Kaneko Tadashi, Fujita Motoki, Ogino Yasuaki, Yamamoto Takahiro, Tsuruta Ryosuke, Kasaoka Shunji
Emergency and General Medicine, Kumamoto University Hospital, 1-1-1 Honjo, Chuo-ku, Kumamoto, 860-8556, Japan.
Advanced Medical Emergency and Critical Care Center, Yamaguchi University Hospital, Ube, Japan.
BMC Cardiovasc Disord. 2017 May 8;17(1):111. doi: 10.1186/s12872-017-0545-y.
Serum neutrophil gelatinase-associated lipocalin (NGAL) is a well-known biomarker of acute kidney injury. Serum NGAL was recently proposed as a potential predictor of mortality in post cardiac arrest syndrome (PCAS) patients following out-of-hospital cardiac arrest (OHCA). However, the potential predictive value of NGAL for neurological outcomes is unknown. Therefore, we assessed the potential predictive value of NGAL for neurological outcomes after OHCA. We also compared its predictive value with that of neuron-specific enolase (NSE) as an established biomarker.

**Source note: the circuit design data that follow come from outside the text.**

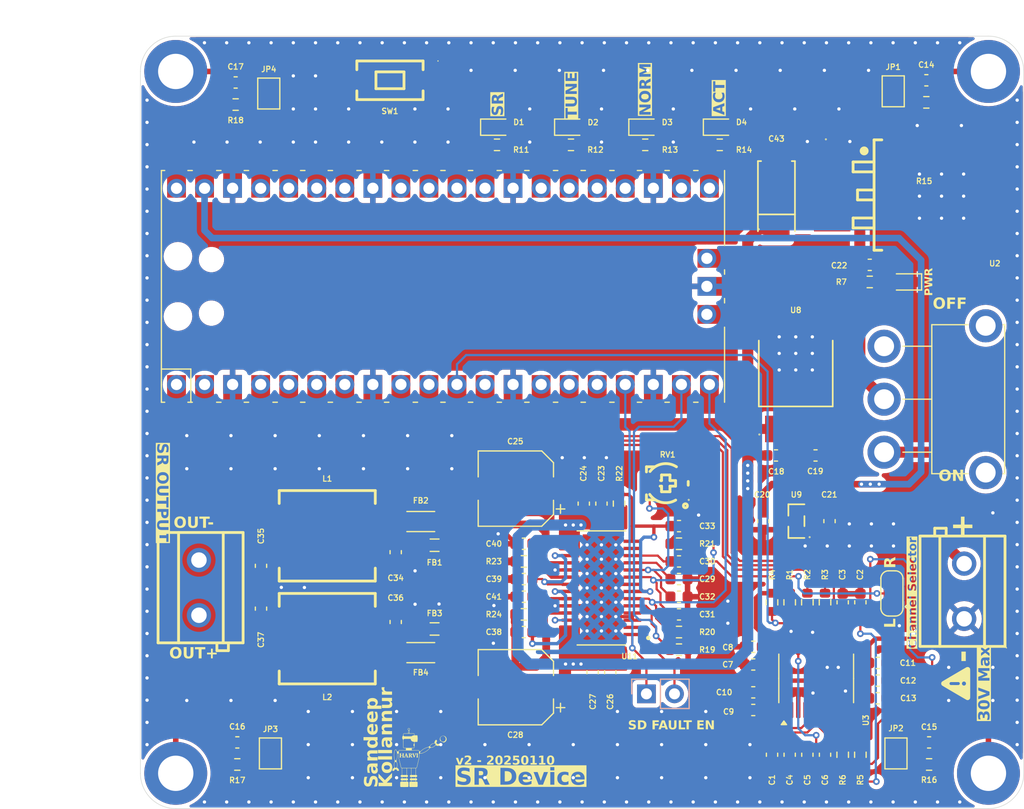
<source format=kicad_pcb>
(kicad_pcb
	(version 20240108)
	(generator "pcbnew")
	(generator_version "8.0")
	(general
		(thickness 1.6)
		(legacy_teardrops no)
	)
	(paper "A4")
	(layers
		(0 "F.Cu" signal)
		(31 "B.Cu" signal)
		(32 "B.Adhes" user "B.Adhesive")
		(33 "F.Adhes" user "F.Adhesive")
		(34 "B.Paste" user)
		(35 "F.Paste" user)
		(36 "B.SilkS" user "B.Silkscreen")
		(37 "F.SilkS" user "F.Silkscreen")
		(38 "B.Mask" user)
		(39 "F.Mask" user)
		(40 "Dwgs.User" user "User.Drawings")
		(41 "Cmts.User" user "User.Comments")
		(42 "Eco1.User" user "User.Eco1")
		(43 "Eco2.User" user "User.Eco2")
		(44 "Edge.Cuts" user)
		(45 "Margin" user)
		(46 "B.CrtYd" user "B.Courtyard")
		(47 "F.CrtYd" user "F.Courtyard")
		(48 "B.Fab" user)
		(49 "F.Fab" user)
		(50 "User.1" user)
		(51 "User.2" user)
		(52 "User.3" user)
		(53 "User.4" user)
		(54 "User.5" user)
		(55 "User.6" user)
		(56 "User.7" user)
		(57 "User.8" user)
		(58 "User.9" user)
	)
	(setup
		(stackup
			(layer "F.SilkS"
				(type "Top Silk Screen")
			)
			(layer "F.Paste"
				(type "Top Solder Paste")
			)
			(layer "F.Mask"
				(type "Top Solder Mask")
				(thickness 0.01)
			)
			(layer "F.Cu"
				(type "copper")
				(thickness 0.035)
			)
			(layer "dielectric 1"
				(type "core")
				(thickness 1.51)
				(material "FR4")
				(epsilon_r 4.5)
				(loss_tangent 0.02)
			)
			(layer "B.Cu"
				(type "copper")
				(thickness 0.035)
			)
			(layer "B.Mask"
				(type "Bottom Solder Mask")
				(thickness 0.01)
			)
			(layer "B.Paste"
				(type "Bottom Solder Paste")
			)
			(layer "B.SilkS"
				(type "Bottom Silk Screen")
			)
			(copper_finish "None")
			(dielectric_constraints no)
		)
		(pad_to_mask_clearance 0)
		(allow_soldermask_bridges_in_footprints no)
		(grid_origin 100.7 68.2)
		(pcbplotparams
			(layerselection 0x00010fc_ffffffff)
			(plot_on_all_layers_selection 0x0000000_00000000)
			(disableapertmacros no)
			(usegerberextensions no)
			(usegerberattributes yes)
			(usegerberadvancedattributes yes)
			(creategerberjobfile yes)
			(dashed_line_dash_ratio 12.000000)
			(dashed_line_gap_ratio 3.000000)
			(svgprecision 4)
			(plotframeref no)
			(viasonmask no)
			(mode 1)
			(useauxorigin no)
			(hpglpennumber 1)
			(hpglpenspeed 20)
			(hpglpendiameter 15.000000)
			(pdf_front_fp_property_popups yes)
			(pdf_back_fp_property_popups yes)
			(dxfpolygonmode yes)
			(dxfimperialunits yes)
			(dxfusepcbnewfont yes)
			(psnegative no)
			(psa4output no)
			(plotreference yes)
			(plotvalue yes)
			(plotfptext yes)
			(plotinvisibletext no)
			(sketchpadsonfab no)
			(subtractmaskfromsilk no)
			(outputformat 1)
			(mirror no)
			(drillshape 0)
			(scaleselection 1)
			(outputdirectory "/home/sandyk/Desktop/")
		)
	)
	(net 0 "")
	(net 1 "Net-(U3-CAPM)")
	(net 2 "Net-(U3-CAPP)")
	(net 3 "/LINE_R")
	(net 4 "GND")
	(net 5 "/LINE_L")
	(net 6 "Net-(U3-VNEG)")
	(net 7 "Net-(U3-LDOO)")
	(net 8 "+3V3")
	(net 9 "Net-(JP1-A)")
	(net 10 "Net-(C14-Pad2)")
	(net 11 "Net-(C15-Pad2)")
	(net 12 "Net-(JP3-A)")
	(net 13 "Net-(JP4-A)")
	(net 14 "Net-(C16-Pad2)")
	(net 15 "Net-(JP2-A)")
	(net 16 "Net-(C17-Pad2)")
	(net 17 "+12V")
	(net 18 "+5V")
	(net 19 "VCC")
	(net 20 "Net-(U11-INN)")
	(net 21 "Net-(U11-INP)")
	(net 22 "/LINE_OUT")
	(net 23 "/GVDD")
	(net 24 "/PLIMIT")
	(net 25 "/AVCC")
	(net 26 "Net-(C34-Pad1)")
	(net 27 "/OUT-")
	(net 28 "Net-(C36-Pad1)")
	(net 29 "/OUT+")
	(net 30 "/BSN")
	(net 31 "/OUTN")
	(net 32 "/BSP")
	(net 33 "/OUTP")
	(net 34 "Net-(C40-Pad1)")
	(net 35 "Net-(C41-Pad1)")
	(net 36 "Net-(D1-A)")
	(net 37 "Net-(D2-A)")
	(net 38 "Net-(D3-A)")
	(net 39 "Net-(D4-A)")
	(net 40 "/I2S_LRCK")
	(net 41 "Net-(U3-LRCK)")
	(net 42 "/I2S_DATA")
	(net 43 "Net-(U3-DIN)")
	(net 44 "Net-(U3-BCK)")
	(net 45 "/I2S_BCK")
	(net 46 "/DAC_MUTE")
	(net 47 "Net-(U3-OUTR)")
	(net 48 "Net-(U3-OUTL)")
	(net 49 "unconnected-(U1-GPIO17-Pad22)")
	(net 50 "/LED_1")
	(net 51 "/LED_2")
	(net 52 "/LED_3")
	(net 53 "/LED_4")
	(net 54 "/AMP_GAIN0")
	(net 55 "/AMP_GAIN1")
	(net 56 "Net-(R21-Pad1)")
	(net 57 "/PICO_RUN")
	(net 58 "unconnected-(U1-GPIO0-Pad1)")
	(net 59 "unconnected-(U1-GPIO1-Pad2)")
	(net 60 "unconnected-(U1-SWDIO-Pad43)")
	(net 61 "Net-(J2-Pad2)")
	(net 62 "/AMP_SD")
	(net 63 "unconnected-(U1-SWCLK-Pad41)")
	(net 64 "unconnected-(U1-GPIO4-Pad6)")
	(net 65 "unconnected-(U1-VBUS-Pad40)")
	(net 66 "unconnected-(SW2-Pad4)")
	(net 67 "unconnected-(U1-GPIO12-Pad16)")
	(net 68 "unconnected-(SW2-Pad3)")
	(net 69 "unconnected-(U1-GPIO27_ADC1-Pad32)")
	(net 70 "unconnected-(SW2-Pad5)")
	(net 71 "unconnected-(U1-GPIO5-Pad7)")
	(net 72 "unconnected-(U1-GPIO3-Pad5)_1")
	(net 73 "unconnected-(U1-3V3_EN-Pad37)")
	(net 74 "unconnected-(U1-GPIO6-Pad9)")
	(net 75 "unconnected-(U1-GPIO2-Pad4)_1")
	(net 76 "unconnected-(U1-GPIO7-Pad10)_1")
	(net 77 "unconnected-(U1-3V3-Pad36)_1")
	(net 78 "unconnected-(U1-ADC_VREF-Pad35)_1")
	(net 79 "unconnected-(U11-NC-Pad13)")
	(net 80 "Net-(D5-A)")
	(net 81 "unconnected-(U1-GPIO28_ADC2-Pad34)_1")
	(net 82 "unconnected-(U1-GPIO19-Pad25)_1")
	(net 83 "unconnected-(U1-GPIO21-Pad27)_1")
	(net 84 "unconnected-(U1-GPIO26_ADC0-Pad31)_1")
	(net 85 "/FAULT")
	(net 86 "unconnected-(U1-GPIO5-Pad7)_1")
	(net 87 "unconnected-(U1-GPIO3-Pad5)")
	(net 88 "unconnected-(U1-GPIO27_ADC1-Pad32)_1")
	(net 89 "unconnected-(U1-GPIO19-Pad25)")
	(net 90 "unconnected-(U1-GPIO28_ADC2-Pad34)")
	(net 91 "unconnected-(U1-ADC_VREF-Pad35)")
	(net 92 "unconnected-(U1-GPIO26_ADC0-Pad31)")
	(net 93 "unconnected-(U1-GPIO21-Pad27)")
	(net 94 "unconnected-(U1-3V3-Pad36)")
	(net 95 "unconnected-(U1-GPIO1-Pad2)_1")
	(net 96 "unconnected-(U1-3V3_EN-Pad37)_1")
	(net 97 "unconnected-(U1-GPIO2-Pad4)")
	(net 98 "unconnected-(U1-GPIO17-Pad22)_1")
	(net 99 "unconnected-(U1-SWDIO-Pad43)_1")
	(net 100 "unconnected-(U1-GPIO0-Pad1)_1")
	(net 101 "unconnected-(U1-SWCLK-Pad41)_1")
	(net 102 "unconnected-(U1-GPIO7-Pad10)")
	(net 103 "unconnected-(U1-GPIO6-Pad9)_1")
	(net 104 "unconnected-(U1-GPIO4-Pad6)_1")
	(net 105 "unconnected-(U1-GPIO12-Pad16)_1")
	(net 106 "unconnected-(U1-VBUS-Pad40)_1")
	(footprint "MountingHole:MountingHole_3.2mm_M3_ISO7380_Pad" (layer "F.Cu") (at 100.7 131.8))
	(footprint "Resistor_SMD:R_0603_1608Metric" (layer "F.Cu") (at 168.925 131))
	(footprint "TAJC686K016RNJ:footprint" (layer "F.Cu") (at 155.1 79.5 -90))
	(footprint "LED_SMD:LED_0603_1608Metric" (layer "F.Cu") (at 166.7625 87.275 180))
	(footprint "Capacitor_SMD:C_0603_1608Metric" (layer "F.Cu") (at 162.7 116.3065 90))
	(footprint "Resistor_SMD:R_0603_1608Metric" (layer "F.Cu") (at 157.9 116.3065 90))
	(footprint "Jumper:SolderJumper-2_P1.3mm_Open_TrianglePad1.0x1.5mm" (layer "F.Cu") (at 165.925 130 -90))
	(footprint "Resistor_SMD:R_0603_1608Metric" (layer "F.Cu") (at 163.55 87.275 180))
	(footprint "Capacitor_SMD:C_0603_1608Metric" (layer "F.Cu") (at 132.225 115.8 180))
	(footprint "Resistor_SMD:R_0603_1608Metric" (layer "F.Cu") (at 136.4925 74.84875 180))
	(footprint "Capacitor_SMD:C_0603_1608Metric" (layer "F.Cu") (at 138.451905 122.639405 -90))
	(footprint "LED_SMD:LED_0603_1608Metric" (layer "F.Cu") (at 136.4925 73.24875))
	(footprint "Capacitor_SMD:C_0603_1608Metric" (layer "F.Cu") (at 120.620002 118.091 90))
	(footprint "Capacitor_SMD:C_0603_1608Metric" (layer "F.Cu") (at 153 126.0625 180))
	(footprint "VG039NSNXTB103:footprint" (layer "F.Cu") (at 145.251905 105.52399 90))
	(footprint "Jumper:SolderJumper-3_P1.3mm_Bridged12_RoundedPad1.0x1.5mm" (layer "F.Cu") (at 165.5575 115.5 90))
	(footprint "Resistor_SMD:R_0603_1608Metric" (layer "F.Cu") (at 132.225 112.6 180))
	(footprint "Resistor_SMD:R_0603_1608Metric" (layer "F.Cu") (at 154.7 116.3065 90))
	(footprint "Resistor_SMD:R_0603_1608Metric" (layer "F.Cu") (at 168.675 71))
	(footprint "Capacitor_SMD:C_0603_1608Metric" (layer "F.Cu") (at 137.651905 107.360595 90))
	(footprint "Inductor_SMD:L_1806_4516Metric" (layer "F.Cu") (at 122.890002 120.866))
	(footprint "MCU_RaspberryPi_and_Boards:RPi_Pico_SMD_TH" (layer "F.Cu") (at 124.9 87.675 90))
	(footprint "Jumper:SolderJumper-2_P1.3mm_Open_TrianglePad1.0x1.5mm" (layer "F.Cu") (at 109.275 130 -90))
	(footprint "TPA3112D1PWPR:footprint" (layer "F.Cu") (at 139.251905 115 180))
	(footprint "Resistor_SMD:R_0603_1608Metric" (layer "F.Cu") (at 132.225 117.4 180))
	(footprint "MountingHole:MountingHole_3.2mm_M3_ISO7380_Pad" (layer "F.Cu") (at 174.3 68.2))
	(footprint "Capacitor_SMD:C_0603_1608Metric" (layer "F.Cu") (at 146.275 112.6 180))
	(footprint "Capacitor_SMD:C_0603_1608Metric" (layer "F.Cu") (at 132.225 114.2 180))
	(footprint "Capacitor_SMD:C_0603_1608Metric"
		(layer "F.Cu")
		(uuid "51935c48-545f-4b3e-9918-bac9a2a42642")
		(at 161.1 116.3065 90)
		(descr "Capacitor SMD 0603 (1608 Metric), square (rectangular) end terminal, IPC_7351 nominal, (Body size source: IPC-SM-782 page 76, https://www.pcb-3d.com/wordpress/wp-content/uploads/ipc-sm-782a_amendment_1_and_2.pdf), generated with kicad-footprint-generator")
		(tags "capacitor")
		(property "Reference" "C3"
			(at 2.5065 -0.025 90)
			(unlocked yes)
			(layer "F.SilkS")
			(uuid "e3f4d70a-0106-4788-8beb-b2bde37fd34a")
			(effects
				(font
					(size 0.5 0.5)
					(thickness 0.1)
				)
			)
		)
		(property "Value" "2.2nF"
			(at 0 1.43 90)
			(layer "F.Fab")
			(hide yes)
			(uuid "0521d4c7-dfdc-44c0-a79b-4da63c94a2fa")
			(effects
				(font
					(size 1 1)
					(thickness 0.15)
				)
			)
		)
		(property "Footprint" "Capacitor_SMD:C_0603_1608Metric"
			(at 0 0 90)
			(unlocked yes)
			(layer "F.Fab")
			(hide yes)
			(uuid "0ad6a594-0bdb-4a8b-a22d-4758fbfbf50b")
			(effects
				(font
					(size 1.27 1.27)
					(thickness 0.15)
				)
			)
		)
		(property "Datasheet" ""
			(at 0 0 90)
			(unlocked yes)
			(layer "F.Fab")
			(hide yes)
			(uuid "44bbeded-54ea-4ce0-8784-d1ec3a45288a")
			(effects
				(font
					(size 1.27 1.27)
					(thickness 0
... [1223895 chars truncated]
</source>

Blood samples were prospectively collected from 43 PCAS patients following OHCA. Serum NGAL was measured on days 1 and 2, and NSE was measured on day 2. These biomarkers were compared between patients with favourable (cerebral performance category [CPC] 1-2) and unfavourable (CPC 3-5) outcomes. Receiver operating characteristic (ROC) curve analysis was performed.

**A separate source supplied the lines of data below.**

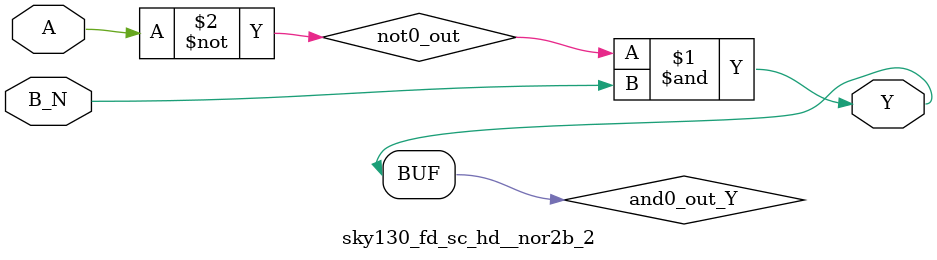
<source format=v>
/*
 * Copyright 2020 The SkyWater PDK Authors
 *
 * Licensed under the Apache License, Version 2.0 (the "License");
 * you may not use this file except in compliance with the License.
 * You may obtain a copy of the License at
 *
 *     https://www.apache.org/licenses/LICENSE-2.0
 *
 * Unless required by applicable law or agreed to in writing, software
 * distributed under the License is distributed on an "AS IS" BASIS,
 * WITHOUT WARRANTIES OR CONDITIONS OF ANY KIND, either express or implied.
 * See the License for the specific language governing permissions and
 * limitations under the License.
 *
 * SPDX-License-Identifier: Apache-2.0
*/


`ifndef SKY130_FD_SC_HD__NOR2B_2_FUNCTIONAL_V
`define SKY130_FD_SC_HD__NOR2B_2_FUNCTIONAL_V

/**
 * nor2b: 2-input NOR, first input inverted.
 *
 *        Y = !(A | B | C | !D)
 *
 * Verilog simulation functional model.
 */

`timescale 1ns / 1ps
`default_nettype none

`celldefine
module sky130_fd_sc_hd__nor2b_2 (
    Y  ,
    A  ,
    B_N
);

    // Module ports
    output Y  ;
    input  A  ;
    input  B_N;

    // Local signals
    wire not0_out  ;
    wire and0_out_Y;

    //  Name  Output      Other arguments
    not not0 (not0_out  , A              );
    and and0 (and0_out_Y, not0_out, B_N  );
    buf buf0 (Y         , and0_out_Y     );

endmodule
`endcelldefine

`default_nettype wire
`endif  // SKY130_FD_SC_HD__NOR2B_2_FUNCTIONAL_V

</source>
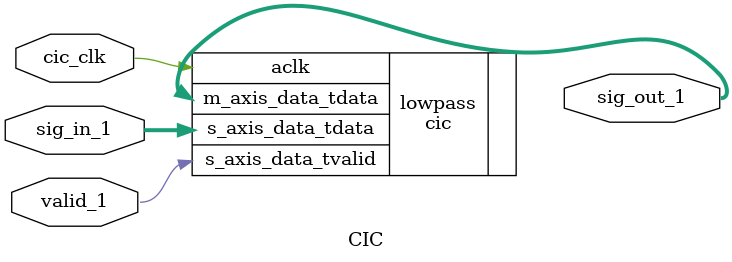
<source format=v>
`timescale 1ns / 1ps


module CIC(

input wire cic_clk,
input wire [13:0] sig_in_1,
input wire valid_1,
output wire [13:0] sig_out_1
);

cic lowpass(
    .aclk(                           cic_clk),
    .s_axis_data_tdata(               sig_in_1),
    .s_axis_data_tvalid(               valid_1),
    .m_axis_data_tdata(              sig_out_1)
);

endmodule

</source>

Serum NGAL and NSE on day 2 (both P < 0.001), but not NGAL on day 1 (P = 0.609), were significantly different between the favourable and unfavourable groups. In ROC curve analysis, the sensitivity and specificity were 83% and 85%, respectively, for NGAL (day 2) at a cutoff value of 204 ng/mL and were 84% and 100% for NSE (day 2) at a cutoff value of 28.8 ng/mL. The area under the ROC curve of NGAL (day 2) was equivalent to that of NSE (day 2) (0.830 vs. 0.918). Additionally, the area under the ROC curve in subgroup of estimated glomerular filtration rate (eGFR) > 20 mL/min/1.73 m (n = 38, 0.978 vs. 0.923) showed the potential of NGAL predictability.
Serum NGAL might predict the neurological outcomes of PCAS patients, and its predictive value was equivalent to that of NSE.
血清中性粒细胞明胶酶相关脂质运载蛋白(NGAL)是急性肾损伤的一种知名生物标志物。最近,血清NGAL被提议作为院外心脏骤停(OHCA)后心脏骤停综合征(PCAS)患者死亡率的潜在预测指标。然而,NGAL对神经功能结局的潜在预测价值尚不清楚。因此,我们评估了NGAL对OHCA后神经功能结局的潜在预测价值。我们还将其预测价值与已确立的生物标志物神经元特异性烯醇化酶(NSE)的预测价值进行了比较。
前瞻性地收集了43例OHCA后PCAS患者的血样。在第1天和第2天测量血清NGAL,在第2天测量NSE。比较了预后良好(脑功能分类[CPC]1-2)和预后不良(CPC 3-5)患者之间的这些生物标志物。进行了受试者工作特征(ROC)曲线分析。
第2天的血清NGAL和NSE(均P<0.001),但第1天的NGAL(P=0.609)在预后良好组和预后不良组之间有显著差异。在ROC曲线分析中,NGAL(第2天)在临界值为204 ng/mL时的敏感性和特异性分别为83%和85%,NSE(第2天)在临界值为28.8 ng/mL时的敏感性和特异性分别为84%和100%。NGAL(第2天)的ROC曲线下面积与NSE(第2天)的相等(0.830对0.918)。此外,估计肾小球滤过率(eGFR)>20 mL/min/1.73 m²的亚组(n=38,0.978对0.923)的ROC曲线下面积显示了NGAL的预测潜力。
血清NGAL可能预测PCAS患者的神经功能结局,其预测价值与NSE相当。